We also live in a country in which the ruler claims the power to arrest and send into military incarceration and punishment any American citizen on the president’s mere label of “terrorist.” No federal court interference, no due process, no jury trials. I’m of course, referring to the Jose Padilla case, where the president is now wielding this dictatorial power as part of his "war on terrorism."

And of course it’s the same with foreigners. We now have a military prison system that extends all over the world — including in Soviet-era communist compounds — which denies people due process of law and access to U.S courts. The Congress is making things worse by removing the power of the federal courts to even rule in such matters. Keep in mind that they’re doing this as part of the federal government’s long-established role as the world’s international policeman. But if the federal government is going to be the world’s international cop, why shouldn’t it be required to behave like a cop here at home is required to behave? People say, "Oh, you would treat terrorists as criminals"? You bet because that’s what terrorism is — a crime. That’s why they indicted and convicted Timothy McVeigh and Zacharias Moussaoui. There’s no reason why the international cop, as he goes lumbering around the world in search of "terrorists," can’t turn over his detainees to a country’s criminal justice system or bring them back to the United States for trial for terrorism or conspiracy to commit terrorism.

Why do these people lie? Because they think they can get away with it.
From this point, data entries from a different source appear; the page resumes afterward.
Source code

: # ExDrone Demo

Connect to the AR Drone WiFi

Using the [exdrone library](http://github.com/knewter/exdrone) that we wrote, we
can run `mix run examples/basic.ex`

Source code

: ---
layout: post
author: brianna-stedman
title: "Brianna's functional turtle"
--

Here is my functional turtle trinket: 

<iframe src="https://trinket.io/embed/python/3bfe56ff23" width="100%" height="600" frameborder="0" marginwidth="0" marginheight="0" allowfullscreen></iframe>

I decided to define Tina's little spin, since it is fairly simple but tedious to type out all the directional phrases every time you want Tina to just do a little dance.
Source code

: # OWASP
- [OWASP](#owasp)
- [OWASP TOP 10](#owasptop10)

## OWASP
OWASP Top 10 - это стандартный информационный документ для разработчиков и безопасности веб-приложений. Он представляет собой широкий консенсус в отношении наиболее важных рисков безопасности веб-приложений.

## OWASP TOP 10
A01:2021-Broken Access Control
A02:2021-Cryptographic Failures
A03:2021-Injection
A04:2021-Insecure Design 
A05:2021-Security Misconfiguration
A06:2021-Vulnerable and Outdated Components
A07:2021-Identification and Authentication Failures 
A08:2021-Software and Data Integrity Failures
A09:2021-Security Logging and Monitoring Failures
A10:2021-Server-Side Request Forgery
They know that people look on the federal government as their daddy — a bit violent, abusive, and dysfunctional — but their daddy nonetheless, providing them retirement, healthcare, education, housing, and employment. They know that people don’t want to believe that their daddy lies to them.

One of the things I did learn at VMI was the importance of telling the truth. And that’s why I came to this conference. When I registered for the conference, I didn’t realize I was going to be a speaker. I was coming here to pay tribute to a man who has been speaking the truth — Lew Rockwell. Lew has been speaking the truth for a long time but especially since 9/11. While it might have been tempting after 9/11 to hold one’s head down and merely talk about such things as Social Security reform or reform of other government programs, Lew Rockwell has been one of those libertarians who have stood apart and has had the courage to continue speaking the truth. He embodies the words spoken by a Civil War president whose name it would not be polite to mention at an LRC conference: "To sin by silence when one should protest makes cowards out of men."